Recently, I've been saying something terrifying about Claude: "he". Anthropic's AI encourages you to do it, in the obvious way that he – sorry it – takes a human name, but in the much deeper way that it seems to have something of a personality, in a way that the more dull and obsequious competitors such as ChatGPT don't. It dares you, as you talk to it, to anthropomorphise it.
I probably shouldn't be so hard on myself; it's difficult not to think of these things as intelligent. Never in human history have we met anything that could talk to us like this, since words have been essentially human for as long as we've known. But the reminder that Claude is not human is an important if terrifying one. The "it" is crucial. Because Claude is – and this is an obvious truth, but one we should keep repeating to ourselves – Claude is a computer.
I don't mean this to be cruel to Claude. For nearly a hundred years, computers have been better at humans at a whole range of tasks. Being a computer is not a slur, and very often is the opposite. But it gets to an important fact about these chatbots: they compute, they don't understand. They are like calculators for words. Calculators have enabled us to work things out that would have previously been beyond our comprehension. But they don't understand maths, they just do it.
As soon as you start calling it a computer – and I have done so insistently in recent weeks – it seems to change the shape of everything in just one word. It is like an inverted version of switching from "he" to "it". 'I was speaking to my AI and he told me that I should quit my job' is a perfectly sensible feeling sentence; 'the computer told me to quit my job' might even have some wisdom in it, but it is of an entirely different and more accurate kind.
It's the second letter of AI that is the really damaging one. "Intelligence" is a particularly tricksy piece of marketing. In one sense, that is of course what these chatbots are: if we understand intelligence as a kind of informational handiness, then that's exactly what they are. But intelligence implies some sort of mental event, and so we are moved into the wrong sort of understanding. Intelligence is a useful metaphor, but sometimes the metaphor becomes switched up with the actual thing, and you can't see the forest for the trees.
We used to be more careful with the words we used for these things. For years, AI experts were uncomfortable with calling what they made "artificial intelligence", preferring the phrase "machine learning", since it more accurately and usefully describes the actual process, as well as avoiding both the technical imprecision and philosophical baggage that comes with talking about AI. But after ChatGPT was released, the victory of those two letters quickly became complete, and now you sound a little boring if you refuse to use it. But being interesting was the insidious point of that marketing exercise: OpenAI wants you to use the exciting words, because they want you to be excited about buying into it.
But we should use the boring ones. Because chatbots are very big, very good computers.

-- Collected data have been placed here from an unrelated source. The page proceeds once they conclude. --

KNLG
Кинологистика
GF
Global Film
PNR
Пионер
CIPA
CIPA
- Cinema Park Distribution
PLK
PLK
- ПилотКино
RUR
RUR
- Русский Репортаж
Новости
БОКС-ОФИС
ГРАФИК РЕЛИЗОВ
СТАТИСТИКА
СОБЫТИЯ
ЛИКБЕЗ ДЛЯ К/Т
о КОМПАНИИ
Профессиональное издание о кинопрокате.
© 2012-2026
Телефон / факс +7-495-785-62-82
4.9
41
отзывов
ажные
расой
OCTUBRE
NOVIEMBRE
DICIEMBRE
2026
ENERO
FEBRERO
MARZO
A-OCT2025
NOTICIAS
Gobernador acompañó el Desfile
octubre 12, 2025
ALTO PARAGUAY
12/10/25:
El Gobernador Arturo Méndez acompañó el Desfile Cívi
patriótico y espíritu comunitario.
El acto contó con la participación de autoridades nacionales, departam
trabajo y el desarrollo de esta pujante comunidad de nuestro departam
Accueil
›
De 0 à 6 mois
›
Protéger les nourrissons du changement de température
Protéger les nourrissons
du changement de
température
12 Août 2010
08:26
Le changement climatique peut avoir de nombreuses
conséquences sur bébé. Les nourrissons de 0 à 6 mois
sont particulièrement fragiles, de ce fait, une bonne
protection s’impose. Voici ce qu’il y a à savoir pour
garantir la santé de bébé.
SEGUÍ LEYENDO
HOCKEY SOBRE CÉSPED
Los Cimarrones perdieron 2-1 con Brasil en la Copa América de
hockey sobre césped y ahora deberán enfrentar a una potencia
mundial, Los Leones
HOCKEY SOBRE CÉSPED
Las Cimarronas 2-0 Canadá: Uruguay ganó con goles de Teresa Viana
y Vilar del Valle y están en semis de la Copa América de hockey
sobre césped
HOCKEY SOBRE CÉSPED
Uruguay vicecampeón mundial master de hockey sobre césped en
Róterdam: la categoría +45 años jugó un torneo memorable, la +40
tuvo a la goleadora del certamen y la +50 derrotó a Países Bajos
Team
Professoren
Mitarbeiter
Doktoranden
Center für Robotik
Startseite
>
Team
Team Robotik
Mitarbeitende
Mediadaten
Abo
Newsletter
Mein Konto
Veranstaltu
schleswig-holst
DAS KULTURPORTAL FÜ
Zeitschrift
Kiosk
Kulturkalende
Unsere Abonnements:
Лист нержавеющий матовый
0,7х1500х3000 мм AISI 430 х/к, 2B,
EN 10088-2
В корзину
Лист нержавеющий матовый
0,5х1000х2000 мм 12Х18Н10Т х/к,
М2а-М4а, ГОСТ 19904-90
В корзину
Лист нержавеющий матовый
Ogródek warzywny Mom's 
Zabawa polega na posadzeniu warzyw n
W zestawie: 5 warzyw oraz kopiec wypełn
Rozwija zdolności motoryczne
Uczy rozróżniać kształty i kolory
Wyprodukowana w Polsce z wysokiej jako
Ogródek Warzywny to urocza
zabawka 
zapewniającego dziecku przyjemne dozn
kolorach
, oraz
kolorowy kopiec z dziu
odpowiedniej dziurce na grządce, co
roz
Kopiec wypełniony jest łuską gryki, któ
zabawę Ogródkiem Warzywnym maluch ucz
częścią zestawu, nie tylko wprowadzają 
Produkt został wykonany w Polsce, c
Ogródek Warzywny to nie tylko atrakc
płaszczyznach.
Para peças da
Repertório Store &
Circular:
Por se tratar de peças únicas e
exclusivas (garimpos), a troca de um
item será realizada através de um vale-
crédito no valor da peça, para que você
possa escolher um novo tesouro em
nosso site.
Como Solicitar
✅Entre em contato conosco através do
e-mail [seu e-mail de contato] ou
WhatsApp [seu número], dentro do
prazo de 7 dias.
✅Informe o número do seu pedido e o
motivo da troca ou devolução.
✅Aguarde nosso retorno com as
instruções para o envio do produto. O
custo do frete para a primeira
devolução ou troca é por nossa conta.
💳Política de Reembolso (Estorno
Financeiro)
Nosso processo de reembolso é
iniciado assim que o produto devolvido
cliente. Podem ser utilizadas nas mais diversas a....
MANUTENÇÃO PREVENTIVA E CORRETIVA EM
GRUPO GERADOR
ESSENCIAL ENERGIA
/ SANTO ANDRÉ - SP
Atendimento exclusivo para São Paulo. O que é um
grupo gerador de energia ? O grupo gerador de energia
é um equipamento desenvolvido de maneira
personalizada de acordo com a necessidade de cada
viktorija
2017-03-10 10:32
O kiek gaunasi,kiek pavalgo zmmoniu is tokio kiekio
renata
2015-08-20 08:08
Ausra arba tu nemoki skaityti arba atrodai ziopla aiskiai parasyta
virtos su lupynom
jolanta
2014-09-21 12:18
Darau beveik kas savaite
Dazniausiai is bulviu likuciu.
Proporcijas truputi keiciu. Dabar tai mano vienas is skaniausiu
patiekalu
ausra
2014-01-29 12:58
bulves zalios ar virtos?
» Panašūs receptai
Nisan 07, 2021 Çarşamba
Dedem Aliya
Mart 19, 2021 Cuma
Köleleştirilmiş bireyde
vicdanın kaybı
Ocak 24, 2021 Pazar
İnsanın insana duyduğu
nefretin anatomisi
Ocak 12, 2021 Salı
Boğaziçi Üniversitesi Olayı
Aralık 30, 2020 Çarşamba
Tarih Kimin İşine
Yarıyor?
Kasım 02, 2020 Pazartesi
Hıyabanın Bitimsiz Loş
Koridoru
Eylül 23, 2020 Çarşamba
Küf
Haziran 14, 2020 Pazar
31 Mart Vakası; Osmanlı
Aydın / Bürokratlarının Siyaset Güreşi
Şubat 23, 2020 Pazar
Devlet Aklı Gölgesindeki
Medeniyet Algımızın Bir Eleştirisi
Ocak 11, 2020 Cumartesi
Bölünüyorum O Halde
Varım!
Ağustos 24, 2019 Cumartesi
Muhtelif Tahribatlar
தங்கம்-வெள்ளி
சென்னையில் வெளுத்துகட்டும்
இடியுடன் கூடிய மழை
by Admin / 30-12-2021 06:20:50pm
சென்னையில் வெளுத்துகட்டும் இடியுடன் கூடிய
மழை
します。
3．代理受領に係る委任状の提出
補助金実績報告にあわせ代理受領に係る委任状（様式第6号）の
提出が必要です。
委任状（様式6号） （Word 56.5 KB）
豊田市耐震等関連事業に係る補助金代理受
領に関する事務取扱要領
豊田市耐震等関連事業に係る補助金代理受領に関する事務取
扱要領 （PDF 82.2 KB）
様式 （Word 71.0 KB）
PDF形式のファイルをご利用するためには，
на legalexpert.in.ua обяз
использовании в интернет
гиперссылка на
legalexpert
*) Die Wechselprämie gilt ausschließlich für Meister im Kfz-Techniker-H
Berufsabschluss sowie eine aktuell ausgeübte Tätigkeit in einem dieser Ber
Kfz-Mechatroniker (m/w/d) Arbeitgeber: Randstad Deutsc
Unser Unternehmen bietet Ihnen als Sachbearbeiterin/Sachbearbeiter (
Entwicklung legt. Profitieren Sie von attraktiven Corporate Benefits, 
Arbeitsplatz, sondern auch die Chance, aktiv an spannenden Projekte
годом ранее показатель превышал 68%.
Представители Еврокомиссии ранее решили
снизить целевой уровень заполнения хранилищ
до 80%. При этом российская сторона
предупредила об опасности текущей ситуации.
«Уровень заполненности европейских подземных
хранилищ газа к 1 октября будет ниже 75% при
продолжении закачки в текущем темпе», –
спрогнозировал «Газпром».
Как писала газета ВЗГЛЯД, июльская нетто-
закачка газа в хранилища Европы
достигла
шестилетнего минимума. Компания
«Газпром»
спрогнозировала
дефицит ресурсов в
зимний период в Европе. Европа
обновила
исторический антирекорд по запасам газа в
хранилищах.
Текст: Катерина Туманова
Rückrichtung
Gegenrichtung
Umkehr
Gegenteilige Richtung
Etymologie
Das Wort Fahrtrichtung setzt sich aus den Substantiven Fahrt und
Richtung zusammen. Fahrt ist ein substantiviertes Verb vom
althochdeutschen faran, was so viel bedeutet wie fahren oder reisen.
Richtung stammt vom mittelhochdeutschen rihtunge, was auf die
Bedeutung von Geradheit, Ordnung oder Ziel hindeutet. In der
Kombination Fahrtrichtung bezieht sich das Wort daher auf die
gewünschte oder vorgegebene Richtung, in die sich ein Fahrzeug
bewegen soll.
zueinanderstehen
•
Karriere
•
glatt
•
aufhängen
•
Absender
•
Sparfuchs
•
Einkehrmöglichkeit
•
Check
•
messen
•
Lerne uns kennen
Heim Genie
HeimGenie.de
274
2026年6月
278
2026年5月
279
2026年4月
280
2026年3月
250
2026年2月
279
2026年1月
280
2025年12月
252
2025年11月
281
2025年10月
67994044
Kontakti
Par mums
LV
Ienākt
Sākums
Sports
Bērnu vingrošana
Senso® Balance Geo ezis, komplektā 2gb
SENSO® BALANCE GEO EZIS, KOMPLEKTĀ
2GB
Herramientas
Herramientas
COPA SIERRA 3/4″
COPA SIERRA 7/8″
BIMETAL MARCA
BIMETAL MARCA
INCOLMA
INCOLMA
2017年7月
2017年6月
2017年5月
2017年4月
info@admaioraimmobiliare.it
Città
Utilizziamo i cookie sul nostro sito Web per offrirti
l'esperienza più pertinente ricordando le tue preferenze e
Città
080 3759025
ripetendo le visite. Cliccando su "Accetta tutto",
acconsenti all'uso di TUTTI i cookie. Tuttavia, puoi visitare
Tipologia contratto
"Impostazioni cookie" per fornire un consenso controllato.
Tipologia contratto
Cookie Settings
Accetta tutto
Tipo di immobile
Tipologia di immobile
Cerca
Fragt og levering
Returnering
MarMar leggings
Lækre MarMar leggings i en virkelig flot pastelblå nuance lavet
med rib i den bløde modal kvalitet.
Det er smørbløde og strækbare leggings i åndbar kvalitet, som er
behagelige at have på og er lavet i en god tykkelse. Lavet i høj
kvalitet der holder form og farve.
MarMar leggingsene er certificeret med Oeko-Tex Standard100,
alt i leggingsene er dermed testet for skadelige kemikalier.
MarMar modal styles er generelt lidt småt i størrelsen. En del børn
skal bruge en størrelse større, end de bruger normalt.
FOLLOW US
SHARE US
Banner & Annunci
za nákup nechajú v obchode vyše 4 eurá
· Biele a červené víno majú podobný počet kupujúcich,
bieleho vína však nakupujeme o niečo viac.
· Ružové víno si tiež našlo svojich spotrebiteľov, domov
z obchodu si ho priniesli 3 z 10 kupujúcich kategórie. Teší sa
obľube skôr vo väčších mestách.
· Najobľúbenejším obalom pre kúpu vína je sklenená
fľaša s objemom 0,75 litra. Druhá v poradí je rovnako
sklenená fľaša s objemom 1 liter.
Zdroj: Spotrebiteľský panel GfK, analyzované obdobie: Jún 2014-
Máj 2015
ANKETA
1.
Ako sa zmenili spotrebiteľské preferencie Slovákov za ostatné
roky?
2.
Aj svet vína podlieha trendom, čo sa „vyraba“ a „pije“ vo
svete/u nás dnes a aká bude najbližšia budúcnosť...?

Very, very good computers. Only this week, I was using Claude to analyse my marathon training plan – I gave it my Strava data, going back to the first ever marathon I did in 2019, and it produced charts that compared where I was in my training at comparable points in the past, computing it in ways that I didn't think possible. But then it strained against its limits, giving me something more like emotive cheerleading, telling me that my goal was well within my grasp as long as I tried hard enough. A computer doesn't know anything like that. (Interestingly, the Sonnet 4.6 model that Claude was recently updated to use is remarkably self-aware about this limitations, and sometimes refuses to give me this kind of human motivation even when I ask; curiously, this humility somehow makes me more likely to understand it as something that should be called he.)
Calling it a computer does highlight these kind of limitations. Even though AI systems are generative, that ostensibly creative work is itself a kind of computing: all it does is guess the right words in the right order. There might be wisdom there, but it is our wisdom. The super-computers that churn away to work out pi to unimaginable numbers of digits don't have any sense of what they are working out; when we look at them with a kind of wonder, that wonder is ours, just as the instructions that began their work was ours. Calling it a computer shifts that responsibility back onto us, in a way that can be scary but is absolutely central to responsibly using these systems.
This is ethically important. AI systems are now being used to kill people. There can be a quasi-religious tendency to talk about this as if it represents some new force in the world, some vast unknowable and powerful intelligence that we can't truly reckon with. But when we call it a computer, we put the responsibility back into our hands: some human started that horrible, fatal calculation, and some other human chose to use it. To allow ourselves not to call it a computer is letting people – real, human people – get away with that.
So calling it a computer can feel a little silly, but it is really done with the most honest and anguished intentions. Calling it a computer might be the most morally serious and truthful thing we can do.